Para peneliti pun memperkirakan biaya yang harus dikeluarkan oleh ekonomi global sebesar 6 triliun dolar AS pada tahun 2050 untuk mematuhi Perjanjian Iklim Paris. Angka ini dibandingkan dengan estimasi kerugian ekonomi sebesar 38 triliun dolar AS yang diperkirakan oleh studi tersebut akibat perubahan iklim.
Kendati begitu, dampak finansial yang diharapkan tidak akan terdistribusi secara merata. Diffenbaugh, yang tidak terkait dengan penelitian ini, mengatakan bahwa meskipun penelitian yang menunjukkan dampak agregat dari perubahan iklim itu penting, di dalam dampak agregat tersebut terdapat kesenjangan yang sangat mencolok mengenai siapa yang paling terkena dampak perubahan iklim.
"Kami memiliki bukti yang jelas bahwa secara keseluruhan, masyarakat miskin akan lebih dirugikan," katanya. "Itulah yang mungkin terjadi dari pemanasan global yang telah terjadi dan apa yang mungkin terjadi bahkan untuk pemanasan global dalam jumlah kecil," imbuh dia.
Studi Nature memperkirakan kerusakan ekonomi di berbagai wilayah.
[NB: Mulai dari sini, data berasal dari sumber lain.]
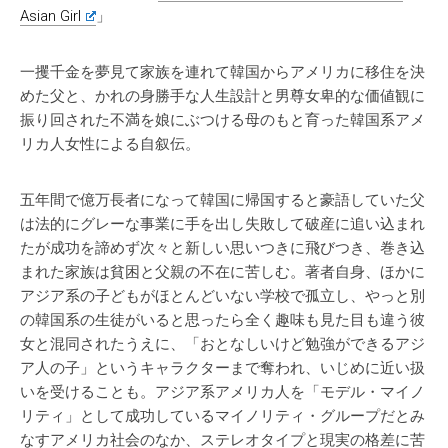
Asian Girl
」
一攫千金を夢見て家族を連れて韓国からアメリカに移住を決
めた父と、かれの身勝手な人生設計と男尊女卑的な価値観に
振り回された不満を娘にぶつける母のもと育った韓国系アメ
リカ人女性による自叙伝。
五年間で億万長者になって韓国に帰国すると豪語していた父
は法的にグレーな事業に手を出し失敗して破産に追い込まれ
たが成功を諦めず次々と新しい思いつきに飛びつき、巻き込
まれた家族は貧困と父親の不在に苦しむ。著者自身、ほかに
アジア系の子どもがほとんどいない学校で孤立し、やっと別
の韓国系の生徒がいると思ったら全く趣味も見た目も違う彼
女と混同されたうえに、「おとなしいけど勉強ができるアジ
ア人の子」というキャラクターまで奪われ、いじめに近い扱
いを受けることも。アジア系アメリカ人を「モデル・マイノ
リティ」として成功しているマイノリティ・グループだとみ
なすアメリカ社会のなか、ステレオタイプと現実の格差に苦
Amerika Utara dan Eropa diperkirakan akan mengalami penurunan pendapatan yang lebih rendah dalam 26 tahun ke depan, yaitu sebesar 11 persen, dibandingkan dengan Asia Selatan dan Afrika yang mencapai 22 persen.
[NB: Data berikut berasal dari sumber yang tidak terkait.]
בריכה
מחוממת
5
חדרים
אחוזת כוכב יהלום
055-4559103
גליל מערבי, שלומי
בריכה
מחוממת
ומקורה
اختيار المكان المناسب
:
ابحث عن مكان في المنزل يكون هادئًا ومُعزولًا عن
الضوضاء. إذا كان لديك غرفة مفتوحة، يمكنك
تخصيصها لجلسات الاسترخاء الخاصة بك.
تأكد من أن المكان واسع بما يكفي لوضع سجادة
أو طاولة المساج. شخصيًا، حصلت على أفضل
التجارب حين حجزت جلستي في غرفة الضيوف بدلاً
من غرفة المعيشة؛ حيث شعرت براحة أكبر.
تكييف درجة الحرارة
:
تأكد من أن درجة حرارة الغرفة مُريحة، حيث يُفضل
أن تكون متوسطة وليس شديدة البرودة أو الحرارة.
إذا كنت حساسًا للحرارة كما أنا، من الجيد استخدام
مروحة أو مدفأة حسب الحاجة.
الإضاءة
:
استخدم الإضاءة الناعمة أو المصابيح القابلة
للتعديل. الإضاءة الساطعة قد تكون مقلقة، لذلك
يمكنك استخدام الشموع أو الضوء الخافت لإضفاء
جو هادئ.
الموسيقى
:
Menurut studi tersebut, Amerika Serikat, yang secara historis merupakan penghasil polusi yang besar, akan mengalami dampak ekonomi yang lebih kecil dibandingkan dengan beberapa negara tetangga. Namun, Amerika Serikat tidak akan terhindar dari gangguan yang disebabkan oleh planet yang memanas - terutama generasi muda Amerika.